5. Highly dysfunctional mega public corporations: Mega corporations like Pakistan International Airlines (PIA) and Pakistan Steel Mills  (PSM) cause accumulated losses of billions of rupees to the state on annual basis. According to a report by the IMF, accumulated losses of public corporations including PIA, power sector and PSM have stood at 1.6 trillion or 4.7% of the GDP. Corruption, maladministration and nepotism are the primary causes behind the poor performance of these corporations. The state has to bear the expenses.
6. Low Foreign Direct Investment Ratio:  Pakistan attracts a small amount of foreign investment. According to the Survey of Pakistan report, Pakistan attracted FDI of $2.76 billion in fY2017-18. Of the total outlay, $1.58 billion was the Chinese investment under China-Pakistan Economic corridor. Pakistan was ranked 147 out of 190 countries in ease of doing business index, that explains why we have failed to entice foreign investors to invest in Pakistan. Other factors that contribute to the regressive trend of low investment are political instability, poor law and order situation, extremism and terrorism.
7.  Money Laundering: according to International Narcotics control strategy report (2017), Pakistan incur losses of $10 billion annually due to money laundering. People earn money from local resources in Pakistan and stash that money in foreign bank accounts. It is detrimental for the economy of Pakistan in two ways: first, a sum of money which should be invested in Pakistan has been siphoned off; second, those funneling money abroad evade tax. A fragile economy like ours cannot afford an annual flight of $10 billion to foreign countries.

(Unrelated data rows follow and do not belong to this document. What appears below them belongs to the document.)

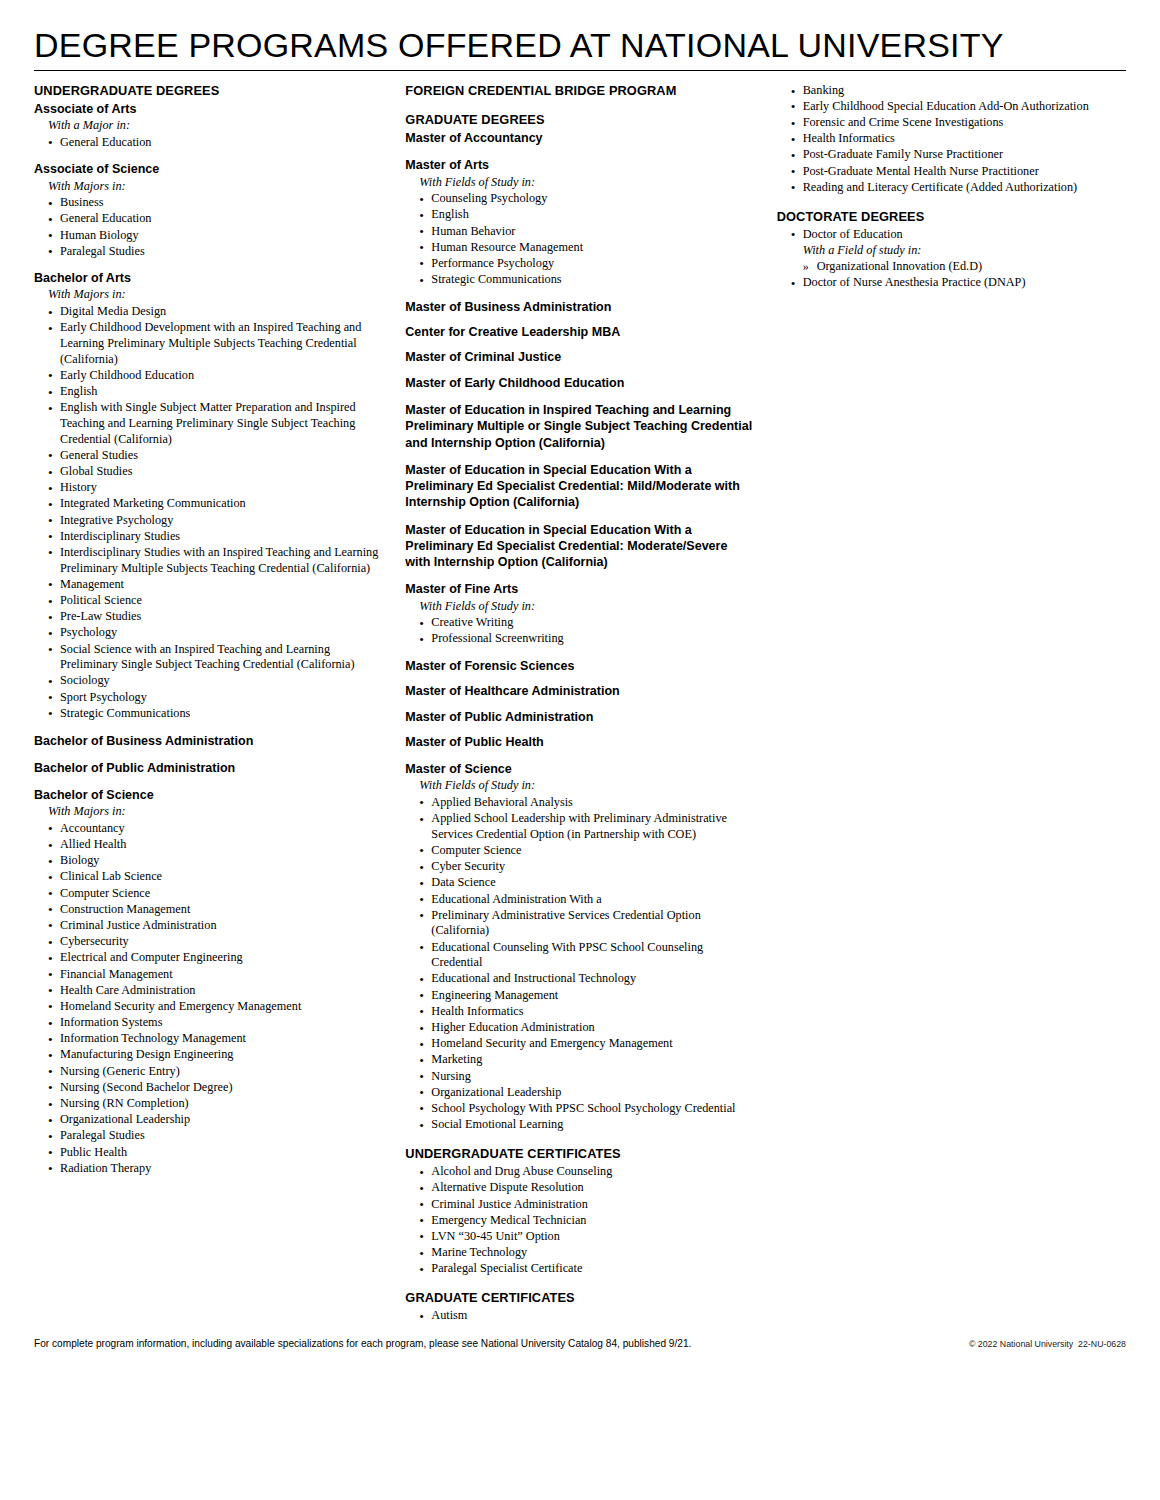DEGREE PROGRAMS OFFERED AT NATIONAL UNIVERSITY
UNDERGRADUATE DEGREES
Associate of Arts
With a Major in:
General Education
Associate of Science
With Majors in:
Business
General Education
Human Biology
Paralegal Studies
Bachelor of Arts
With Majors in:
Digital Media Design
Early Childhood Development with an Inspired Teaching and Learning Preliminary Multiple Subjects Teaching Credential (California)
Early Childhood Education
English
English with Single Subject Matter Preparation and Inspired Teaching and Learning Preliminary Single Subject Teaching Credential (California)
General Studies
Global Studies
History
Integrated Marketing Communication
Integrative Psychology
Interdisciplinary Studies
Interdisciplinary Studies with an Inspired Teaching and Learning Preliminary Multiple Subjects Teaching Credential (California)
Management
Political Science
Pre-Law Studies
Psychology
Social Science with an Inspired Teaching and Learning Preliminary Single Subject Teaching Credential (California)
Sociology
Sport Psychology
Strategic Communications
Bachelor of Business Administration
Bachelor of Public Administration
Bachelor of Science
With Majors in:
Accountancy
Allied Health
Biology
Clinical Lab Science
Computer Science
Construction Management
Criminal Justice Administration
Cybersecurity
Electrical and Computer Engineering
Financial Management
Health Care Administration
Homeland Security and Emergency Management
Information Systems
Information Technology Management
Manufacturing Design Engineering
Nursing (Generic Entry)
Nursing (Second Bachelor Degree)
Nursing (RN Completion)
Organizational Leadership
Paralegal Studies
Public Health
Radiation Therapy
FOREIGN CREDENTIAL BRIDGE PROGRAM
GRADUATE DEGREES
Master of Accountancy
Master of Arts
With Fields of Study in:
Counseling Psychology
English
Human Behavior
Human Resource Management
Performance Psychology
Strategic Communications
Master of Business Administration
Center for Creative Leadership MBA
Master of Criminal Justice
Master of Early Childhood Education
Master of Education in Inspired Teaching and Learning Preliminary Multiple or Single Subject Teaching Credential and Internship Option (California)
Master of Education in Special Education With a Preliminary Ed Specialist Credential: Mild/Moderate with Internship Option (California)
Master of Education in Special Education With a Preliminary Ed Specialist Credential: Moderate/Severe with Internship Option (California)
Master of Fine Arts
With Fields of Study in:
Creative Writing
Professional Screenwriting
Master of Forensic Sciences
Master of Healthcare Administration
Master of Public Administration
Master of Public Health
Master of Science
With Fields of Study in:
Applied Behavioral Analysis
Applied School Leadership with Preliminary Administrative Services Credential Option (in Partnership with COE)
Computer Science
Cyber Security
Data Science
Educational Administration With a
•Preliminary Administrative Services Credential Option (California)
Educational Counseling With PPSC School Counseling Credential
Educational and Instructional Technology
Engineering Management
Health Informatics
Higher Education Administration
Homeland Security and Emergency Management
Marketing
Nursing
Organizational Leadership
School Psychology With PPSC School Psychology Credential
Social Emotional Learning
UNDERGRADUATE CERTIFICATES
Alcohol and Drug Abuse Counseling
Alternative Dispute Resolution
Criminal Justice Administration
Emergency Medical Technician
LVN “30-45 Unit” Option
Marine Technology
Paralegal Specialist Certificate
GRADUATE CERTIFICATES
Autism
Banking
Early Childhood Special Education Add-On Authorization
Forensic and Crime Scene Investigations
Health Informatics
Post-Graduate Family Nurse Practitioner
Post-Graduate Mental Health Nurse Practitioner
Reading and Literacy Certificate (Added Authorization)
DOCTORATE DEGREES
Doctor of Education
With a Field of study in:
Organizational Innovation (Ed.D)
Doctor of Nurse Anesthesia Practice (DNAP)
For complete program information, including available specializations for each program, please see National University Catalog 84, published 9/21.
© 2022 National University 22-NU-0628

Unless these fundamental challenges to our economy are addressed, the economy will continue to plunge into the vicious cycle of instability. A politically strong government is needed to effectively attend to all these daunting tasks. A robust tax-collection mechanism needs to be put in place to strengthen financial position of governments.  It is the need of the hours that our governments learn the importance of humans and begin investing in them for multi-fold benefits. Similarly, law and order situation should be improved on priority basis to win the trust of foreign investors. Any initiative to curtail money laundering will involve other countries. So it is imperative that we sign agreements with them to bring our money back.Ostensibly, incumbent government of Imran Khan is taking a right set of measures to plug loopholes in our economic  system. It remains to be seen how he turns the tables on various fronts.